The geographic arbitrage is deliberate. By firing expensive employees in markets like San Francisco and hiring twentysomething engineers in Milan and other European cities, Bending Spoons can maintain product development at a fraction of the cost. They're not trying to win the war for Silicon Valley talent; they're avoiding it entirely.

The financial engineering behind Bending Spoons' growth is as remarkable as its operational strategy. After running for nearly a decade without external funding, financed instead by Italian investors and local bank loans, the company raised its first significant equity round in 2022: $340 million at a time when it was already generating over $100 million in annual revenue. The round attracted an unlikely roster of celebrity investors including Ryan Reynolds, Andre Agassi, and The Weeknd, though Ferrari later admitted the star power had negligible impact on hiring.

What really caught the attention of serious money was Evernote. When prestigious investment firm Baillie Gifford watched Bending Spoons transform the struggling app into a profitable business within months, they didn't just invest—they came back for more. After putting money into a $155 million round that valued the company at $2.6 billion, Baillie Gifford is now seeking co-investors for a deal that could value Bending Spoons at $12 billion.

The valuation surge reflects Bending Spoons' expanding ambitions. The company's recent acquisitions have grown progressively larger: Meetup's assets from bankruptcy court, WeTransfer after it shelved IPO plans, video platform Brightcove for $233 million (a 90% premium), Vimeo for $1.38 billion (a 91% premium over its share price), and then AOL for $1.5 billion. Each deal follows the same pattern: identify a subscale public company or struggling private firm with steady cash flow, pay a premium that seems generous against depressed valuations, then execute the playbook.

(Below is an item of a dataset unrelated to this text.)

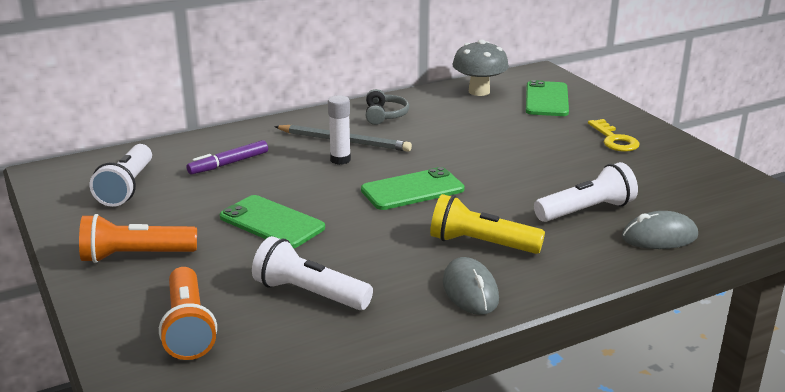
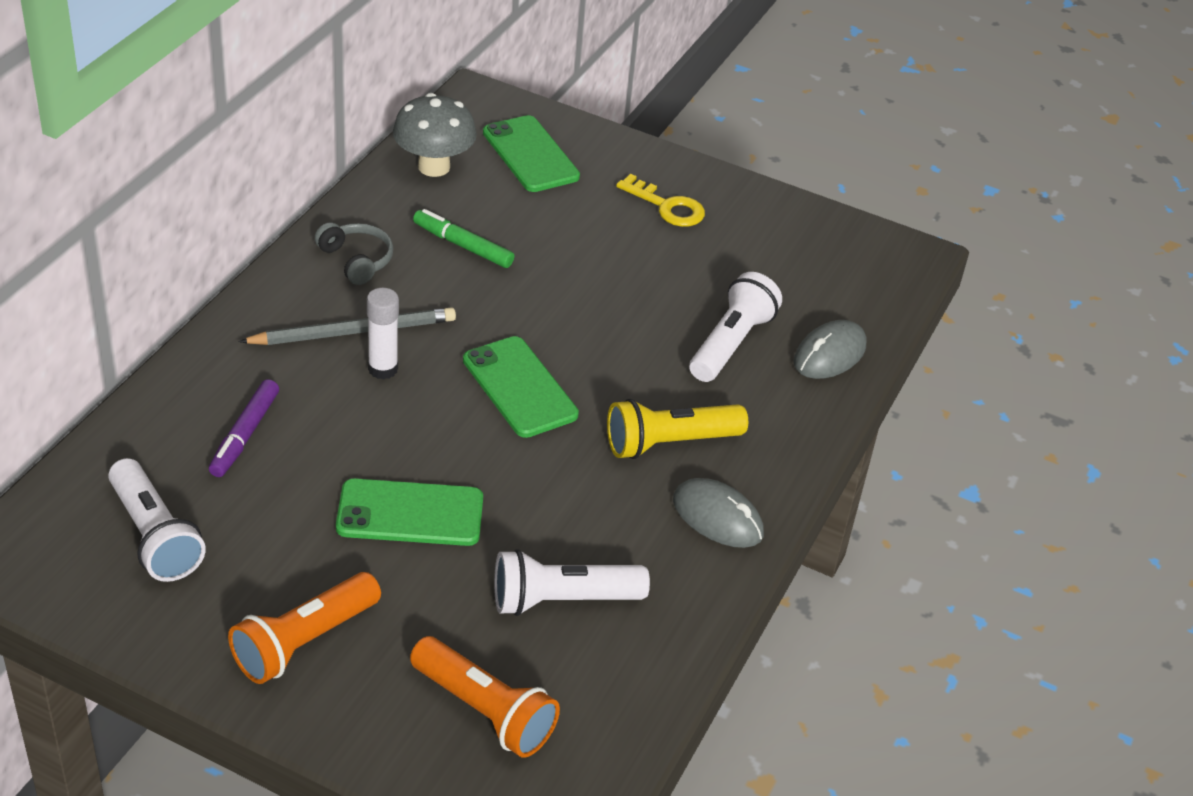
camera: 40 degrees left, 15 degrees up
(412, 190) = (520, 387): green phone -> green phone turned 60 degrees counterclockwise
(455, 124) = (463, 245): none -> green marker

The AOL acquisition represents something different, a bet that even the most faded internet brands can be revived through Bending Spoons' particular brand of financial discipline. With $2.8 billion in fresh debt for that deal alone, plus plans to continue acquiring, the company is betting it can service massive leverage through operational improvements that others can't or won't make.

For the employees of potential acquisition targets, Bending Spoons has become Silicon Valley's boogeyman, the acquirer that almost certainly means layoffs. When Bending Spoons bought video app maker Filmic, the entire staff was let go. The WeTransfer cuts eliminated three-quarters of the workforce. Even successful integrations like Remini, the AI photo enhancer that Bending Spoons grew to 90 million monthly users, came through aggressive monetization tactics including a $10 weekly subscription that most users abandon after two or three months.

Yet the model keeps working. In an industry that spent two decades prioritizing growth over profits, Bending Spoons recognized that many tech products had already found their users, they just hadn't found their business model. By applying private equity discipline to consumer apps, the company discovered an arbitrage opportunity hiding in plain sight.

The irony is inescapable. While Silicon Valley startups burn billions trying to find product-market fit, a company in Milan is worth $12 billion from buying their failures. While venture capitalists preach the gospel of growth, Bending Spoons proves that sometimes the best strategy is to let someone else do the growing, then buy them when they stumble.

With over $4 billion in debt, more than $1 billion in equity financing, and an IPO on the horizon that could create one of Europe's largest tech companies, Bending Spoons is poised to continue its acquisition spree. The company has proven that in tech's graveyard of abandoned dreams and failed pivots, there's gold to be mined, if you're willing to be the one holding the shovel.